One may credit the authorship of this plan for being somewhat in flux: more versions are circulating, particularly over the security guarantee the United States would extend to Ukraine. That suggests room for adjustment. But also with that caveat, the core contours of the proposal expose a fundamentally colonial dynamic of two powers comfortable with deciding the future of a sovereign country and disposing of goods they do not control while trying to make money out of it.
Limited sovereignty
The draft formally reaffirms Ukraine’s sovereignty, but does little to guarantee it. The plan would require Kyiv to relinquish not only the territories occupied by Russia but also the portion of Donetsk still under Ukrainian control, home to about two hundred thousand people and strategically crucial for the defence of the rest of the country. This would represent not just a territorial and human sacrifice but the loss of lines of fortifications that would undermine Ukraine’s defensive capacity in the medium term.

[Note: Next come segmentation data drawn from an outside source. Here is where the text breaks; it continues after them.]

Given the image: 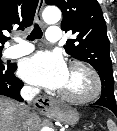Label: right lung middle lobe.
Masks as SVG:
<instances>
[{"label": "right lung middle lobe", "mask_w": 117, "mask_h": 131, "mask_svg": "<svg viewBox=\"0 0 117 131\" xmlns=\"http://www.w3.org/2000/svg\"><path fill=\"white\" fill-rule=\"evenodd\" d=\"M2 55V52H0V57ZM6 66L2 63V61L0 60V70H5Z\"/></svg>", "instance_id": "right-lung-middle-lobe-1"}]
</instances>
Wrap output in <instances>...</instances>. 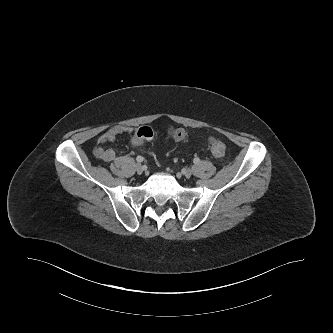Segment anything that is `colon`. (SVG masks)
<instances>
[{
    "instance_id": "obj_1",
    "label": "colon",
    "mask_w": 333,
    "mask_h": 333,
    "mask_svg": "<svg viewBox=\"0 0 333 333\" xmlns=\"http://www.w3.org/2000/svg\"><path fill=\"white\" fill-rule=\"evenodd\" d=\"M159 130L154 129L149 126L140 127L133 136L134 142H141L152 139L154 136L158 135ZM169 135L174 139H182L184 137V132L178 128H172L169 131ZM210 149L214 157L218 159H224L227 155L225 144L217 139L211 138Z\"/></svg>"
}]
</instances>
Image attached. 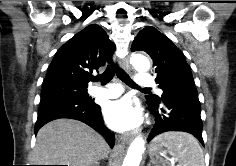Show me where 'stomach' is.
Wrapping results in <instances>:
<instances>
[{
	"instance_id": "stomach-1",
	"label": "stomach",
	"mask_w": 236,
	"mask_h": 166,
	"mask_svg": "<svg viewBox=\"0 0 236 166\" xmlns=\"http://www.w3.org/2000/svg\"><path fill=\"white\" fill-rule=\"evenodd\" d=\"M159 154H160L159 151L154 149L153 144L151 143L149 155H150L153 166H161Z\"/></svg>"
}]
</instances>
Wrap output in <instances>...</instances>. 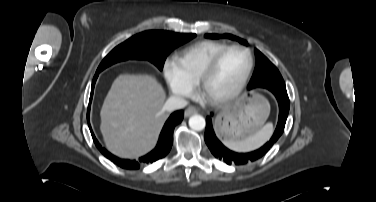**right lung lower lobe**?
Listing matches in <instances>:
<instances>
[{"instance_id": "obj_1", "label": "right lung lower lobe", "mask_w": 376, "mask_h": 202, "mask_svg": "<svg viewBox=\"0 0 376 202\" xmlns=\"http://www.w3.org/2000/svg\"><path fill=\"white\" fill-rule=\"evenodd\" d=\"M96 79L97 78L94 77V80H93V83H92L90 102H91V99H92L94 84H95ZM183 116H184V113H183L182 110H178V111H175L174 113H172L171 116L166 121V123H165V125H164V127L161 131L159 141H158V144L155 147V149L152 150L147 155L139 158L138 161L118 158V157L114 156L113 154H111L110 152H108L105 148H102L101 145L98 143L97 139L95 138L94 134H93V131L91 129L89 121H88V124H89V128H90V131H91V134H92V137H93V140L95 142L96 147L100 150V152L106 158H108L113 163L117 164L118 166H120L124 169H138L140 167V163H147V164L153 163V162L165 157L169 153V151L172 147V143H173V130H174L175 126L183 120Z\"/></svg>"}]
</instances>
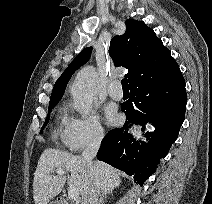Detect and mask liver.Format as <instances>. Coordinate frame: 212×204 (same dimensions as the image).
Here are the masks:
<instances>
[{
	"instance_id": "1",
	"label": "liver",
	"mask_w": 212,
	"mask_h": 204,
	"mask_svg": "<svg viewBox=\"0 0 212 204\" xmlns=\"http://www.w3.org/2000/svg\"><path fill=\"white\" fill-rule=\"evenodd\" d=\"M56 169L71 173L69 188H76L81 196L85 194L91 181L102 192H112L121 183L119 172L104 162L96 161L90 167L80 155L47 148L41 154L34 173L35 204H48L62 191L67 179L64 175H54Z\"/></svg>"
}]
</instances>
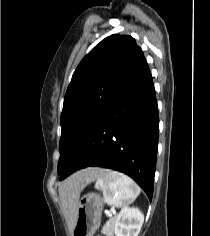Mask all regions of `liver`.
Returning <instances> with one entry per match:
<instances>
[{"label":"liver","instance_id":"6515ba94","mask_svg":"<svg viewBox=\"0 0 210 236\" xmlns=\"http://www.w3.org/2000/svg\"><path fill=\"white\" fill-rule=\"evenodd\" d=\"M105 170L87 168L71 175L59 186L61 207L71 230H73L79 206L80 193L89 183L95 181Z\"/></svg>","mask_w":210,"mask_h":236}]
</instances>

Ukraine would be required to hold elections within one hundred days. In itself, this point is not necessarily controversial, but the fact that the Russians wanted to put it into the agenda is an indirect attempt to undermine Volodymyr Zelensky, who has remained president beyond his natural term of office by virtue of the martial law in force since the Russian invasion of 2022. The delegitimisation of the Ukrainian president has long been a goal of Moscow’s propaganda, and the timing is more favourable now given the fallout from the corruption scandal involving two ministers, which could lead to the resignation of Chief of Staff Andriy Yermak. Moreover, holding elections at short notice in a country devastated by nearly four years of indiscriminate bombing could generate instability and offer Moscow space for a disinformation campaign.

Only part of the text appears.